With some profiles, the process finishes but with others there is the error above.
on the ERG tsdb profiles (all of which have the same format, namely, item.gz etc)?
When you parse a profile, the item(.gz) file will be read, but not written to. One possibility for the error is that some of the profiles you are working with have been compressed to save space, but may need to be uncompressed before processing.
What @Dan said is partially true for PyDelphin. The .gz files are compressed, but PyDelphin is happy to read and write them transparently (i.e., usually you don’t need to know or care whether the file was gz-compressed). One exception is when PyDelphin is appending to a file on disk rather than writing the whole file anew, because the gzip compression would work better on the whole file than compressing it piecemeal.
The problem
There are two questions:
Why is it gz-compressing the files?
Why is it appending to the files?
RE (1), if you aren’t passing the -z or --gzip options, it won’t compress the results, but the exception can still be raised if the profile has already-compressed files. In the snippet below, gzip is the flag to determine if the results will be compressed, and use_gz is a flag to indicate if an existing file is gzipped:
RE (2), if you run process on a profile with > 1000 items, PyDelphin will try to append the results in batches as it goes. This was done to help it deal with very large profiles.
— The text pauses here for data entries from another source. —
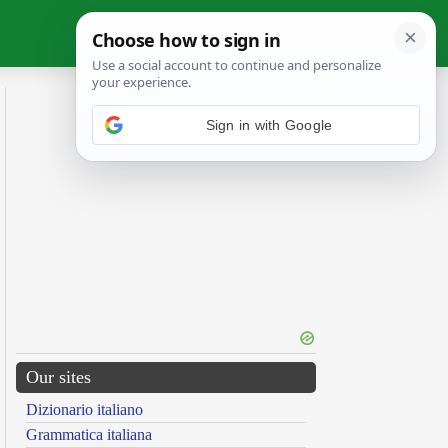
Sign in with Google
Our sites
Dizionario italiano
Grammatica italiana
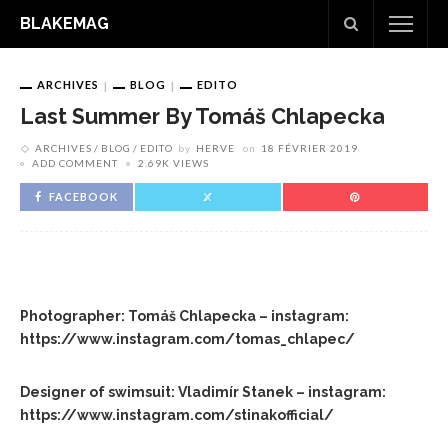
BLAKEMAG
ARCHIVES
BLOG
EDITO
Last Summer By Tomáš Chlapecka
ARCHIVES
BLOG
EDITO
by
HERVE
on
18 FÉVRIER 2019
ADD COMMENT
2.69K VIEWS
FACEBOOK
Photographer: Tomáš Chlapecka – instagram:
https://www.instagram.com/tomas_chlapec/
Designer of swimsuit: Vladimír Stanek – instagram:
https://www.instagram.com/stinakofficial/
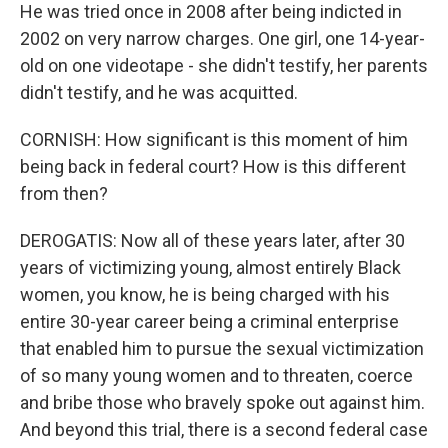
He was tried once in 2008 after being indicted in
2002 on very narrow charges. One girl, one 14-year-
old on one videotape - she didn't testify, her parents
didn't testify, and he was acquitted.
CORNISH: How significant is this moment of him
being back in federal court? How is this different
from then?
DEROGATIS: Now all of these years later, after 30
years of victimizing young, almost entirely Black
women, you know, he is being charged with his
entire 30-year career being a criminal enterprise
that enabled him to pursue the sexual victimization
of so many young women and to threaten, coerce
and bribe those who bravely spoke out against him.
And beyond this trial, there is a second federal case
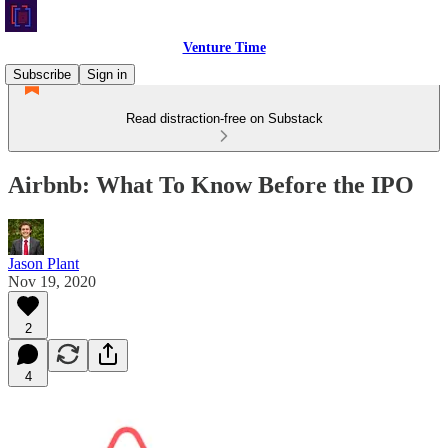
Venture Time
Subscribe
Sign in
Read distraction-free on Substack
Airbnb: What To Know Before the IPO
Jason Plant
Nov 19, 2020
2
4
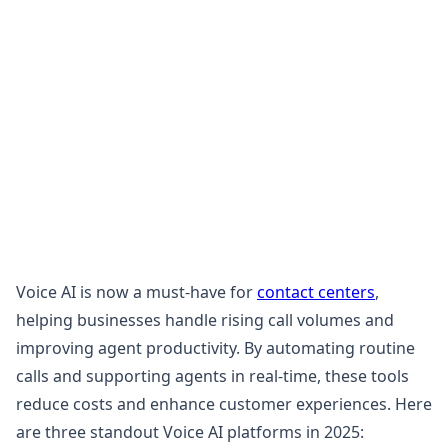
Voice AI is now a must-have for
contact centers
,
helping businesses handle rising call volumes and
improving agent productivity. By automating routine
calls and supporting agents in real-time, these tools
reduce costs and enhance customer experiences. Here
are three standout Voice AI platforms in 2025:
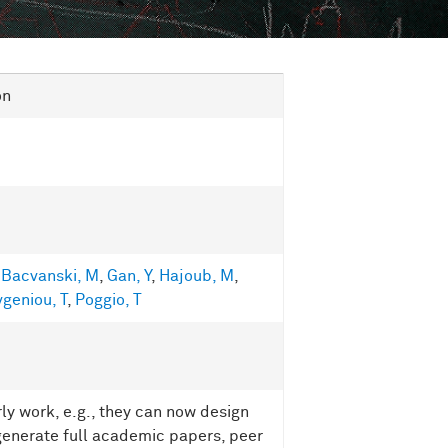
on
,
Bacvanski, M
,
Gan, Y
,
Hajoub, M
,
geniou, T
,
Poggio, T
ly work, e.g., they can now design
enerate full academic papers, peer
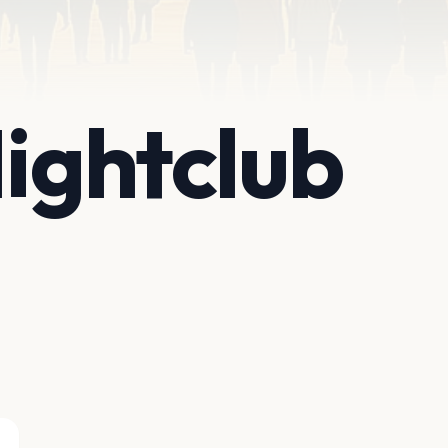
Nightclub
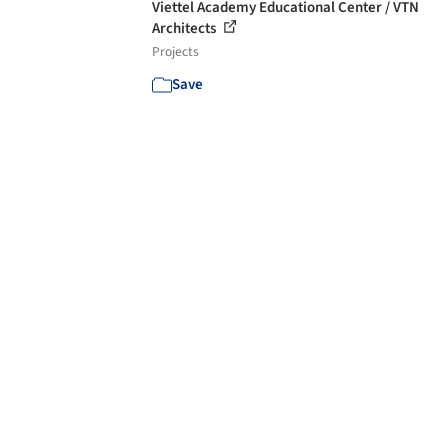
Viettel Academy Educational Center / VTN
Architects
Projects
Save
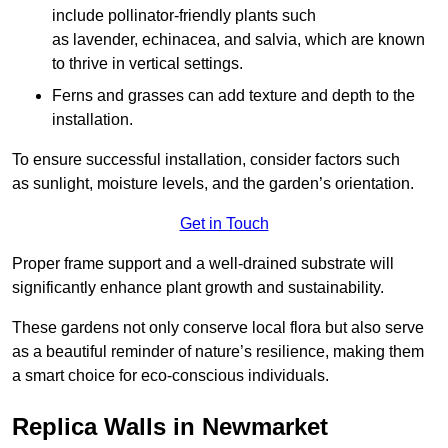
include pollinator-friendly plants such
as lavender, echinacea, and salvia, which are known
to thrive in vertical settings.
Ferns and grasses can add texture and depth to the
installation.
To ensure successful installation, consider factors such
as sunlight, moisture levels, and the garden’s orientation.
Get in Touch
Proper frame support and a well-drained substrate will
significantly enhance plant growth and sustainability.
These gardens not only conserve local flora but also serve
as a beautiful reminder of nature’s resilience, making them
a smart choice for eco-conscious individuals.
Replica Walls in Newmarket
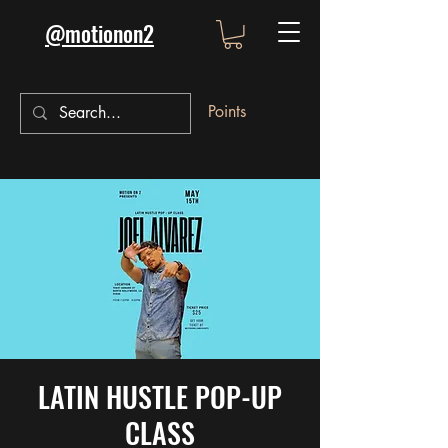
@motionon2
Points
LATIN HUSTLE POP-UP
CLASS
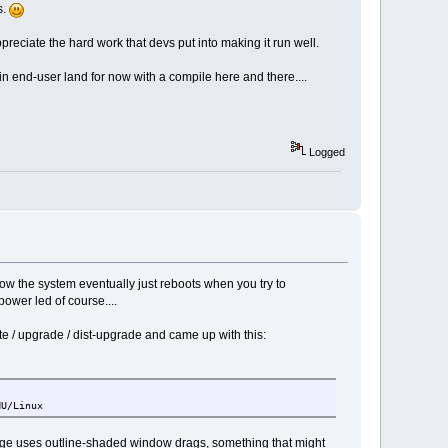
s.
preciate the hard work that devs put into making it run well.
in end-user land for now with a compile here and there....
Logged
ow the system eventually just reboots when you try to
power led of course....
/ upgrade / dist-upgrade and came up with this:
NU/Linux
age uses outline-shaded window drags, something that might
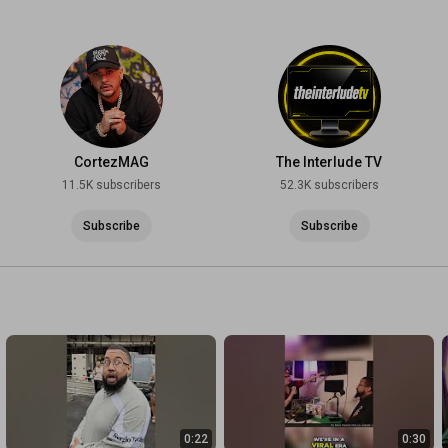
CortezMAG
The Interlude TV
11.5K subscribers
52.3K subscribers
Subscribe
Subscribe
0:22
0:30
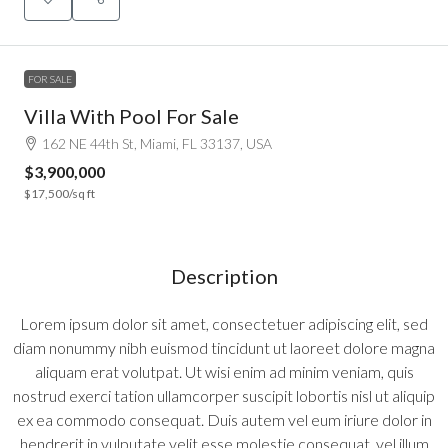
FOR SALE
Villa With Pool For Sale
162 NE 44th St, Miami, FL 33137, USA
$3,900,000
$17,500
/sq ft
Description
Lorem ipsum dolor sit amet, consectetuer adipiscing elit, sed
diam nonummy nibh euismod tincidunt ut laoreet dolore magna
aliquam erat volutpat. Ut wisi enim ad minim veniam, quis
nostrud exerci tation ullamcorper suscipit lobortis nisl ut aliquip
ex ea commodo consequat. Duis autem vel eum iriure dolor in
hendrerit in vulputate velit esse molestie consequat, vel illum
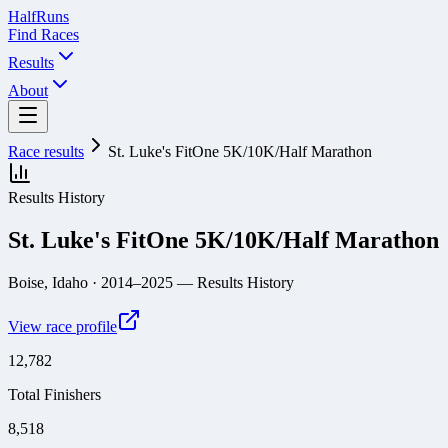
Half
Runs
Find Races
Results
About
Race results
St. Luke's FitOne 5K/10K/Half Marathon
Results History
St. Luke's FitOne 5K/10K/Half Marathon
Boise, Idaho
· 2014–2025
— Results History
View race profile
12,782
Total Finishers
8,518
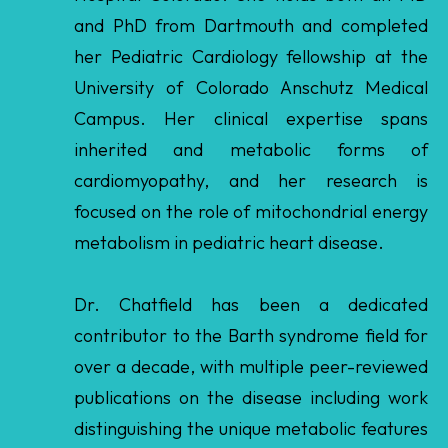
Campus. Her clinical expertise spans
inherited and metabolic forms of
cardiomyopathy, and her research is
focused on the role of mitochondrial energy
metabolism in pediatric heart disease.
Dr. Chatfield has been a dedicated
contributor to the Barth syndrome field for
over a decade, with multiple peer-reviewed
publications on the disease including work
distinguishing the unique metabolic features
of Barth syndrome from other forms of
pediatric cardiomyopathy. She played an
integral role in the TAZPOWER clinical trial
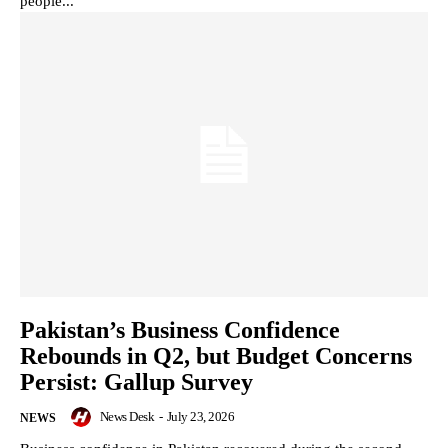
people...
Pakistan’s Business Confidence
Rebounds in Q2, but Budget Concerns
Persist: Gallup Survey
News Desk
-
July 23, 2026
NEWS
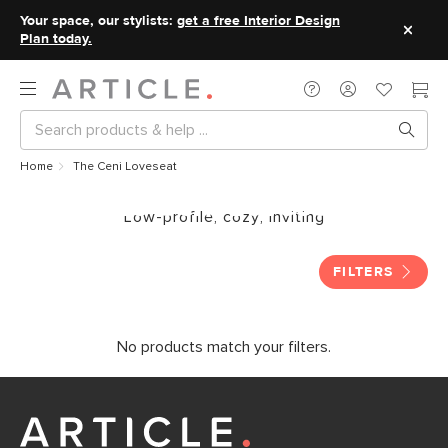
Your space, our stylists:
get a free Interior Design
Plan today.
Home
The Ceni Loveseat
The Ceni Loveseat
Low-profile, cozy, inviting
FILTERS
No products match your filters.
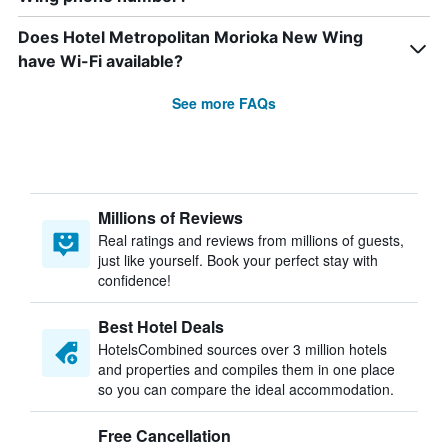
Does Hotel Metropolitan Morioka New Wing
have Wi-Fi available?
See more FAQs
Millions of Reviews
Real ratings and reviews from millions of guests,
just like yourself. Book your perfect stay with
confidence!
Best Hotel Deals
HotelsCombined sources over 3 million hotels
and properties and compiles them in one place
so you can compare the ideal accommodation.
Free Cancellation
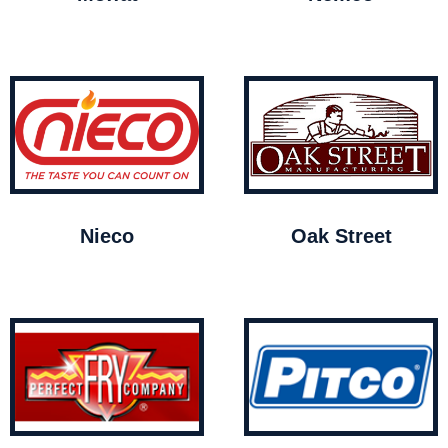
Nieco
Oak Street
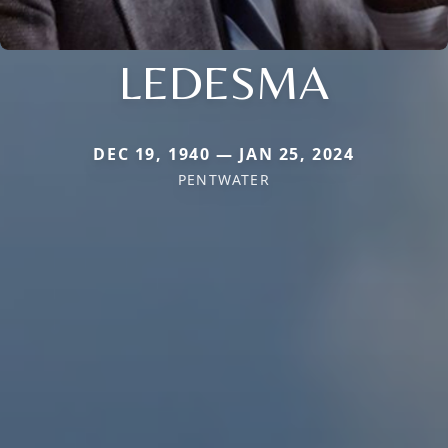
LEDESMA
DEC 19, 1940 — JAN 25, 2024
PENTWATER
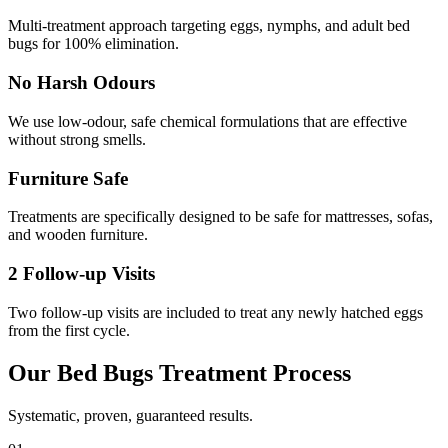
Multi-treatment approach targeting eggs, nymphs, and adult bed
bugs for 100% elimination.
No Harsh Odours
We use low-odour, safe chemical formulations that are effective
without strong smells.
Furniture Safe
Treatments are specifically designed to be safe for mattresses, sofas,
and wooden furniture.
2 Follow-up Visits
Two follow-up visits are included to treat any newly hatched eggs
from the first cycle.
Our
Bed Bugs Treatment
Process
Systematic, proven, guaranteed results.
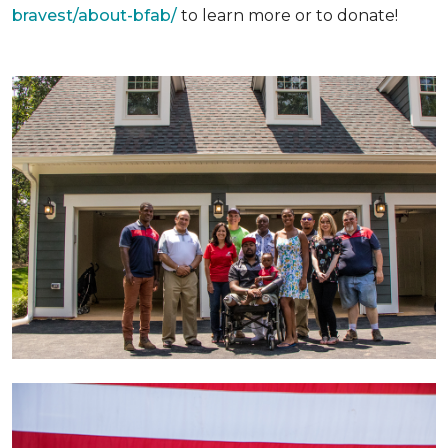
bravest/about-bfab/
to learn more or to donate!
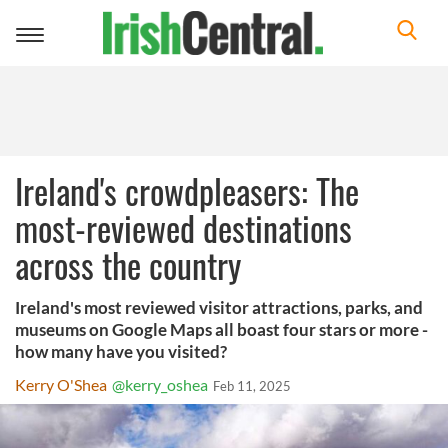
Toggle
navigation
Ireland's crowdpleasers: The
most-reviewed destinations
across the country
Ireland's most reviewed visitor attractions, parks, and
museums on Google Maps all boast four stars or more -
how many have you visited?
Kerry O'Shea
@kerry_oshea
Feb 11, 2025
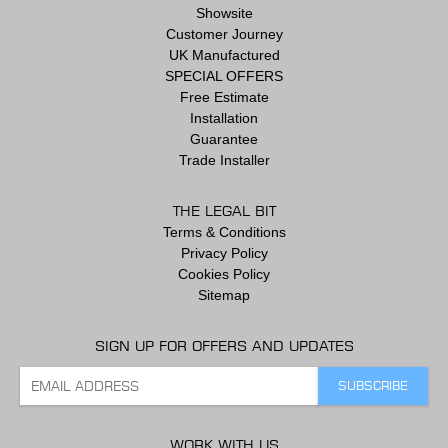
Showsite
Customer Journey
UK Manufactured
SPECIAL OFFERS
Free Estimate
Installation
Guarantee
Trade Installer
THE LEGAL BIT
Terms & Conditions
Privacy Policy
Cookies Policy
Sitemap
SIGN UP FOR OFFERS AND UPDATES
WORK WITH US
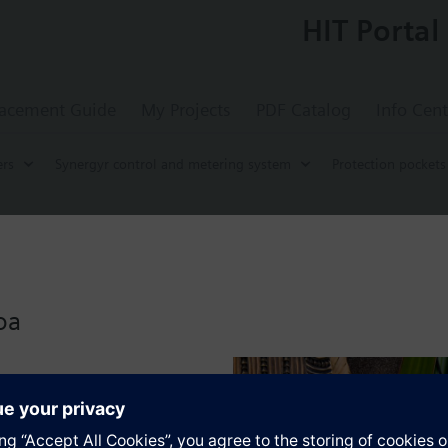
HIT Portal
acement Guide
My Projects
PDF Catalog
Info Cent
rs
Synergyr control and metering system
Protection pockets
ocket, 200 mm, MS63 nickel-plated, G½", 
ickel plated, 200mm
oa
s
Specifications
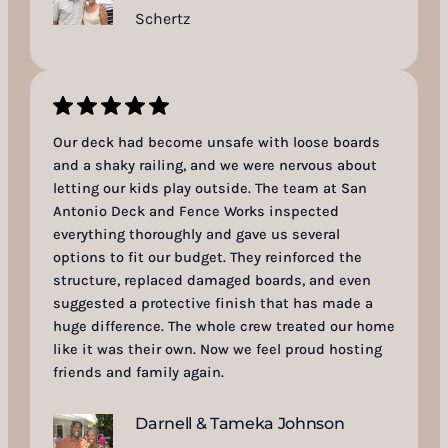
Schertz
Our deck had become unsafe with loose boards
and a shaky railing, and we were nervous about
letting our kids play outside. The team at San
Antonio Deck and Fence Works inspected
everything thoroughly and gave us several
options to fit our budget. They reinforced the
structure, replaced damaged boards, and even
suggested a protective finish that has made a
huge difference. The whole crew treated our home
like it was their own. Now we feel proud hosting
friends and family again.
Darnell & Tameka Johnson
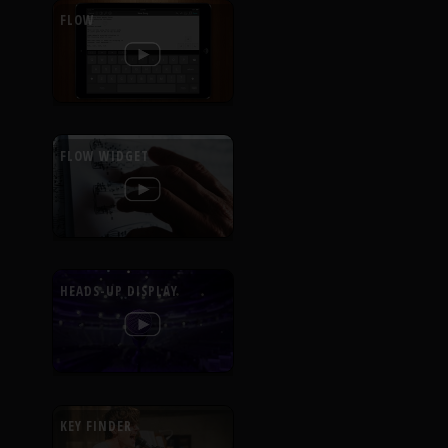
FLOW
FLOW WIDGET
HEADS-UP DISPLAY
KEY FINDER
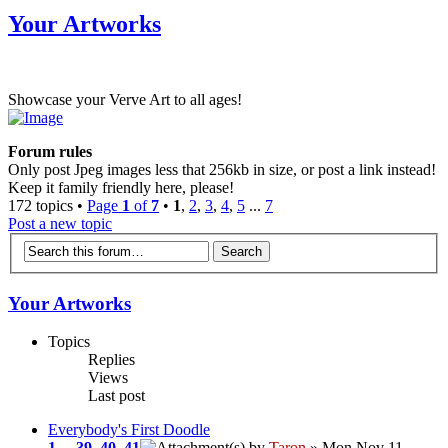
Your Artworks
Showcase your Verve Art to all ages!
Forum rules
Only post Jpeg images less that 256kb in size, or post a link instead!
Keep it family friendly here, please!
172 topics •
Page
1
of
7
•
1
,
2
,
3
,
4
,
5
...
7
Post a new topic
Your Artworks
Topics
Replies
Views
Last post
Everybody's First Doodle
1
...
39
,
40
,
41
by
Taron
» Mon Nov 11,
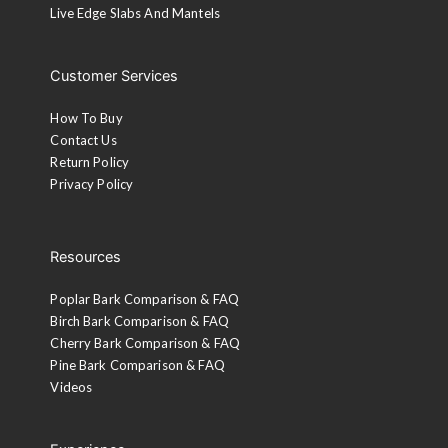
Live Edge Slabs And Mantels
Customer Services
How To Buy
Contact Us
Return Policy
Privacy Policy
Resources
Poplar Bark Comparison & FAQ
Birch Bark Comparison & FAQ
Cherry Bark Comparison & FAQ
Pine Bark Comparison & FAQ
Videos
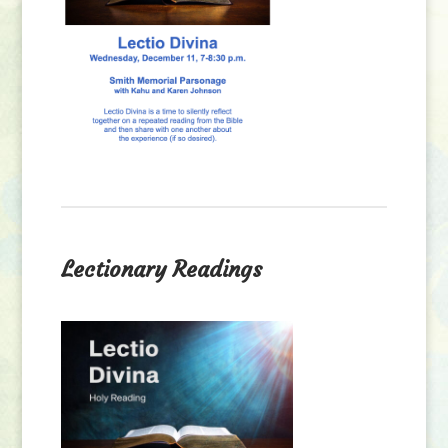
Lectionary Readings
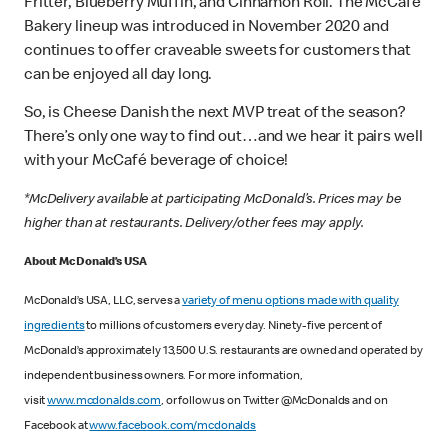
Fritter, Blueberry Muffin, and Cinnamon Roll. The McCafé
Bakery lineup was introduced in November 2020 and
continues to offer craveable sweets for customers that
can be enjoyed all day long.
So, is Cheese Danish the next MVP treat of the season?
There’s only one way to find out…and we hear it pairs well
with your McCafé beverage of choice!
*McDelivery available at participating McDonald’s. Prices may be
higher than at restaurants. Delivery/other fees may apply.
About McDonald’s USA
McDonald’s USA, LLC, serves a
variety of menu options made with quality
ingredients
to millions of customers every day. Ninety-five percent of
McDonald’s approximately 13,500 U.S. restaurants are owned and operated by
independent business owners. For more information,
visit
www.mcdonalds.com
, or follow us on Twitter @McDonalds and on
Facebook at
www.facebook.com/mcdonalds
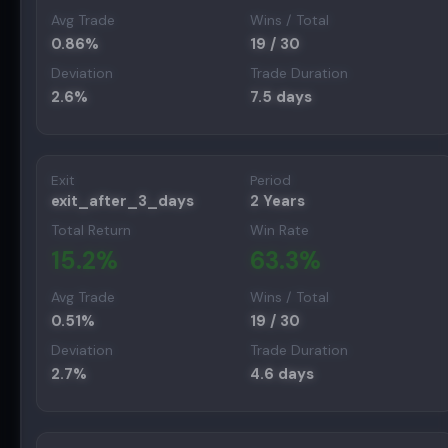
Avg Trade
Wins / Total
0.86
%
19
/
30
Deviation
Trade Duration
2.6
%
7.5
days
Exit
Period
exit_after_3_days
2 Years
Total Return
Win Rate
15.2
%
63.3
%
Avg Trade
Wins / Total
0.51
%
19
/
30
Deviation
Trade Duration
2.7
%
4.6
days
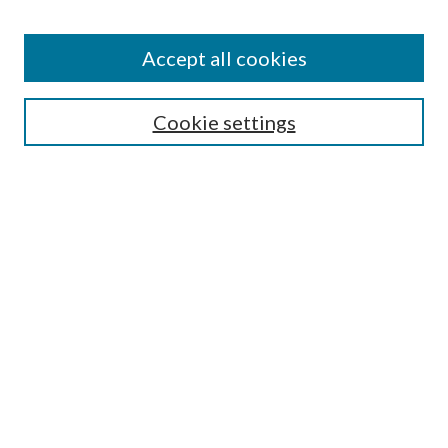
Find
Accept all cookies
Enter search terms:
Cookie settings
Select context to search:
Advanced Search
Notify me via email or
RSS
Featured Collections
All Works
All Authors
Feel free to file a bug report on GitHub, since I think PyDelphin is not behaving correctly in this case.
Workarounds
Try to process a version of the profile that does not have compressed files. You can do this with the mkprof command:
delphin mkprof --refresh my-profile # add --gzip to compress again
If you’re using the Python API instead of the command line, you can also try increasing the buffer size to sidestep the issue:
...
ts.process(parser, buffer_size=N)
where N is greater than the number of items in your profile.